Nesta semana, nenhuma das duas sessões marcadas aconteceu após decisão da Suprema Corte de conceder habeas corpus aos depoentes, o que frustrou a cúpula do colegiado.
Instalada com o objetivo de investigar suspeitas de irregularidades na gestão de benefícios previdenciários, a comissão perdeu tração ao longo dos últimos meses diante de divergências internas, dificuldades na aprovação de requerimentos e resistência de setores do governo e da oposição em avançar sobre pontos mais sensíveis da apuração.
Parlamentares ouvidos reservadamente admitem que o colegiado não conseguiu consolidar uma linha investigativa consistente. A rejeição de convocações consideradas estratégicas e o adiamento de oitivas relevantes contribuíram para a percepção de que a CPMI entrou em fase de desgaste antes mesmo de alcançar conclusões robustas.
O ambiente político também influenciou o ritmo dos trabalhos. Com a explosão do caso do Banco Master, a comissão passou a ocupar espaço secundário nas prioridades das lideranças partidárias, bem como a agenda do Congresso voltada para pautas econômicas e articulações eleitorais. Esse contexto reduziu o quórum em reuniões recentes e dificultou a construção de consensos mínimos.
Clima na CPMI é de que “já deu o que tinha que dar”
- Prazo final e esvaziamento político: CPMI se aproxima do fim (28/3) sob derrotas no STF e avaliação de baixo impacto;
- STF trava oitivas e frustra comissão: habeas corpus concedidos a depoentes impediram sessões e esvaziaram a agenda;
- Falta de rumo e impasses internos: divergências, rejeição de requerimentos e adiamentos enfraqueceram a investigação;
- Clima de encerramento sem resultados: parlamentares já veem a CPMI como “acabada”, com relatório de alcance limitado.
Aliados do governo avaliam que a CPMI cumpriu um papel político, mas não reuniu elementos suficientes para sustentar medidas mais duras.
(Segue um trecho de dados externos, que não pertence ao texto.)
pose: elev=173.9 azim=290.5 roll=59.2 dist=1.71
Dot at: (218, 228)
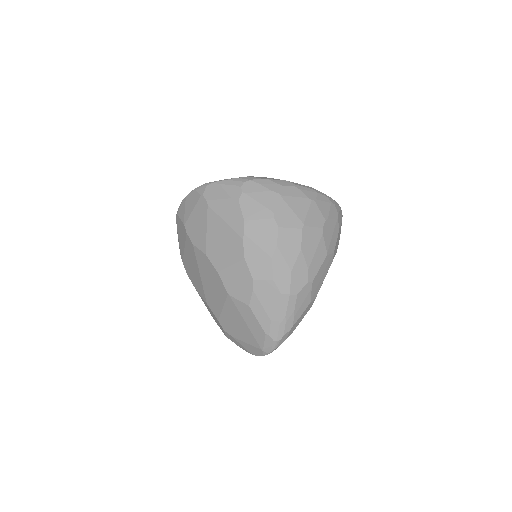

Já integrantes da oposição criticam o que classificam como “blindagem” e apontam falta de apoio para aprofundar investigações, e defendem que a comissão seja prorrogada.
É nisso que a cúpula se agarra: em uma possível decisão do ministro André Mendonça, do STF, sobre um mandado de segurança para postergar as sessões, a fim de conseguir ouvir mais pessoas envolvidas nos empréstimos ilegais em consignados de bancos.
“Vejo com muito bons olhos e com ânimo a definição do ministro André Mendonça como relator do mandado de segurança que trata da prorrogação da CPMI do INSS”, escreveu Viana em sua página no X, na terça-feira (17/3).
O colegiado não recebeu, até o momento, sinais do presidente do Congresso, Davi Alcolumbre (União Brasil-AP), sobre a prorrogação.
Entretanto, o próprio presidente do colegiado, senador Carlos Viana (Podemos-MG), admitiu, na quarta-feira (18/3), a possibilidade da leitura e votação do relatório final na próxima semana.
“Fim antecipado”
Nos bastidores, o clima é descrito como de “fim antecipado”. A expectativa é que o relatório final seja apresentado dentro do prazo, mas com alcance limitado, refletindo o impasse político que marcou a condução da comissão desde sua instalação.
Integrantes do centro acompanham a base do governo no sentido de achar que a comissão tem um clima de que “já acabou”.
Com isso, a CPMI do INSS deve encerrar seus trabalhos sob a marca de frustração entre parte dos parlamentares e sem produzir o impacto político inicialmente projetado no Congresso Nacional.